> _Work to complete_:
Using the records below, write out the line with "Sourcing Lab" and each line after it through the final one, exactly, and only those.

> _Supplied data_:
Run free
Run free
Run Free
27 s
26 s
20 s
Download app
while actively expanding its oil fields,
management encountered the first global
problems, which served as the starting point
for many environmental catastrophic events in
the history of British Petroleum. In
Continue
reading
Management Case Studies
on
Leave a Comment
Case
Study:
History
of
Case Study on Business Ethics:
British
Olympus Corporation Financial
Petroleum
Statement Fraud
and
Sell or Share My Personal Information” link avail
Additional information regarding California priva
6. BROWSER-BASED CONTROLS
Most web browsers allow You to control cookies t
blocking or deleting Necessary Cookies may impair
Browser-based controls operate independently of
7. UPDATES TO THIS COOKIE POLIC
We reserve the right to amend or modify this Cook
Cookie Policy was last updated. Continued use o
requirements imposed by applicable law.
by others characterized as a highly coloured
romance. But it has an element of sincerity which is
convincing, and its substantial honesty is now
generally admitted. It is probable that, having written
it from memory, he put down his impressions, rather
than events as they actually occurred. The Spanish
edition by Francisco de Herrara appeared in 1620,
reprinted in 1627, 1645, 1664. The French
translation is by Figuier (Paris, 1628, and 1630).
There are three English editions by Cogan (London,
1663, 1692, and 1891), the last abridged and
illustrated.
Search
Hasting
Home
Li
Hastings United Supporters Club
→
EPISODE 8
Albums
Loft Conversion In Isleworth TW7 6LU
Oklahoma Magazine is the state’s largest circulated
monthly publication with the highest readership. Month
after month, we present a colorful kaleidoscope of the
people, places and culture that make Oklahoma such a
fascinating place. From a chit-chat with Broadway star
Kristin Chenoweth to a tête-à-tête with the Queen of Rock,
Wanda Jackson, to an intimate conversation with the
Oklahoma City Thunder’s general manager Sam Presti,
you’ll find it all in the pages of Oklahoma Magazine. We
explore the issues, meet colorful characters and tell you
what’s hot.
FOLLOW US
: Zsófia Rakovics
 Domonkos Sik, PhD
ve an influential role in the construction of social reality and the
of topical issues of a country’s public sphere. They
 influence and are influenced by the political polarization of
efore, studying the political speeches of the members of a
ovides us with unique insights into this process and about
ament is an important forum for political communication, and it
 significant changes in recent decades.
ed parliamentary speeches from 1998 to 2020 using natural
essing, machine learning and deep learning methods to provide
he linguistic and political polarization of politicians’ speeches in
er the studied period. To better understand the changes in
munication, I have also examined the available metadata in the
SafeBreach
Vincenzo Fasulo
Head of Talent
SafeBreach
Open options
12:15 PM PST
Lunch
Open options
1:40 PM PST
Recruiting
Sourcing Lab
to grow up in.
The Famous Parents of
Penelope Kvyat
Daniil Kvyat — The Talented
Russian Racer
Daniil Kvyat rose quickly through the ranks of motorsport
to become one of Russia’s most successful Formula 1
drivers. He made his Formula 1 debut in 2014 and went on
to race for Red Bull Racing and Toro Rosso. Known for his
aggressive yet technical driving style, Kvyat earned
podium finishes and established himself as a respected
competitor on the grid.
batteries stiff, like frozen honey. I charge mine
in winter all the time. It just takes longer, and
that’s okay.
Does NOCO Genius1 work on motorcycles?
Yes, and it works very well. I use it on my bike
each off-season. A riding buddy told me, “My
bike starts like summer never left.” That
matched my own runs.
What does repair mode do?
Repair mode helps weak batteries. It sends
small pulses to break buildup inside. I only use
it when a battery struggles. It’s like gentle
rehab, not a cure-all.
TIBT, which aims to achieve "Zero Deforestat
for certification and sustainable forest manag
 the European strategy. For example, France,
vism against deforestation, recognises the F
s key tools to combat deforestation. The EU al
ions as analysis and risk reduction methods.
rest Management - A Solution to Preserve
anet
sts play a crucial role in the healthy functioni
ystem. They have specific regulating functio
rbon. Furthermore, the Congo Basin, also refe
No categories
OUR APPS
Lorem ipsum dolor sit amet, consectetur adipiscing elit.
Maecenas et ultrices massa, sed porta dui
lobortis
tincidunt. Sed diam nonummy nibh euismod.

> _Answer for the task_:
Sourcing Lab
to grow up in.
The Famous Parents of
Penelope Kvyat
Daniil Kvyat — The Talented
Russian Racer
Daniil Kvyat rose quickly through the ranks of motorsport
to become one of Russia’s most successful Formula 1
drivers. He made his Formula 1 debut in 2014 and went on
to race for Red Bull Racing and Toro Rosso. Known for his
aggressive yet technical driving style, Kvyat earned
podium finishes and established himself as a respected
competitor on the grid.
batteries stiff, like frozen honey. I charge mine
in winter all the time. It just takes longer, and
that’s okay.
Does NOCO Genius1 work on motorcycles?
Yes, and it works very well. I use it on my bike
each off-season. A riding buddy told me, “My
bike starts like summer never left.” That
matched my own runs.
What does repair mode do?
Repair mode helps weak batteries. It sends
small pulses to break buildup inside. I only use
it when a battery struggles. It’s like gentle
rehab, not a cure-all.
TIBT, which aims to achieve "Zero Deforestat
for certification and sustainable forest manag
 the European strategy. For example, France,
vism against deforestation, recognises the F
s key tools to combat deforestation. The EU al
ions as analysis and risk reduction methods.
rest Management - A Solution to Preserve
anet
sts play a crucial role in the healthy functioni
ystem. They have specific regulating functio
rbon. Furthermore, the Congo Basin, also refe
No categories
OUR APPS
Lorem ipsum dolor sit amet, consectetur adipiscing elit.
Maecenas et ultrices massa, sed porta dui
lobortis
tincidunt. Sed diam nonummy nibh euismod.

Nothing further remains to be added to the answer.